Recommender System uses Item-based Collaborative Filtering approach. The script makes use of the MovieLens dataset to recommend movies to users who liked similar movies using item-item similarity score.
- Python 2.7.13
- PySpark 2.1.0
- AWS EMR Cluster
- AWS S3
- Spark's Alternating Least Squares algorithm
- MovieLens dataset
- Clone the repo on local machine
- Download the datasets
$ sh download_datasets.sh
- Put the datasets on the Hadoop fs
$ hadoop fs -put /user/<user_name>/datasets
- Run the application:
$ sh run.sh
- Query the application
# get ratings for a user
curl http://0.0.0.0:5432/<user_id>/ratings/top/<count>
# add ratings for a new user for predictions
curl -X POST http://0.0.0.0:5432/<new_user_id>/ratings --data <movie_id,ratings>
# get the recommendations for new user
curl http://0.0.0.0:5432/<new_user_id>/ratings/top/<count>
We have used collaborative filtering to build a movie recommendation system using the alternating least squares implementation in Spark MLlib. We will be using Python with flask framework to build a web application that gives an UI for our Spark model. The UI page allows the user to select the movie and the system provides recommendations based on the selection. Further, we will visualize our findings using a network interconnected graph to show the predicted ratings.

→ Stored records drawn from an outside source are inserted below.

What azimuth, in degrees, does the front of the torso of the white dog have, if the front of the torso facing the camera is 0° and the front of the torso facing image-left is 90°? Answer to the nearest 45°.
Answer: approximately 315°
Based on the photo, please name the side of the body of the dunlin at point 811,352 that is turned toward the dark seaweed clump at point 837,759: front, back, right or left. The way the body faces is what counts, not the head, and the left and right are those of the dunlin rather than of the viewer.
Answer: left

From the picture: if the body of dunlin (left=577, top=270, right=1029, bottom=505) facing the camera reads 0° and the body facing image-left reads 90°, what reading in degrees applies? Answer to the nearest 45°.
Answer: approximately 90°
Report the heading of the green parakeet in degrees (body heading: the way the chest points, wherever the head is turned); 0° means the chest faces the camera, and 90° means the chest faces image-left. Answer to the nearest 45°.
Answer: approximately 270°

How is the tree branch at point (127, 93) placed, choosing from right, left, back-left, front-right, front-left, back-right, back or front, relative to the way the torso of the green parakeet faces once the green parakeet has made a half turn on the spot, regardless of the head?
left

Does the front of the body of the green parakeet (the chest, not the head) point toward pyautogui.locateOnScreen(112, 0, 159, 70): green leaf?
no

Spark MLlib library for Machine Learning provides a Collaborative Filtering implementation by using Alternating Least Squares. The implementation in MLlib has the following parameters:
• numBlocks is the number of blocks used to parallelize computation (set to -1 to auto-configure).
• rank is the number of latent factors in the model.
• iterations is the number of iterations to run.
• lambda specifies the regularization parameter in ALS.
• implicitPrefs specifies whether to use the explicit feedback ALS variant or one adapted for implicit feedback data.
• alpha is a parameter applicable to the implicit feedback variant of ALS that governs the baseline confidence in preference observations
We are using the MovieLens Dataset for training and testing our model. The dataset consists of a number of csv files. Some of the columns present are movieId, userId, rating , title, genre etc. It consists of a total of 20 million ratings for 27,000 movies.
The use of RMSE is very common and it makes an excellent general purpose error metric for numerical predictions.
RMSE is the square root of the average of squared errors. The effect of each error on RMSD is proportional to the size of the squared error; thus larger errors have a disproportionately large effect on RMSD. Consequently, RMSE is sensitive to outliers.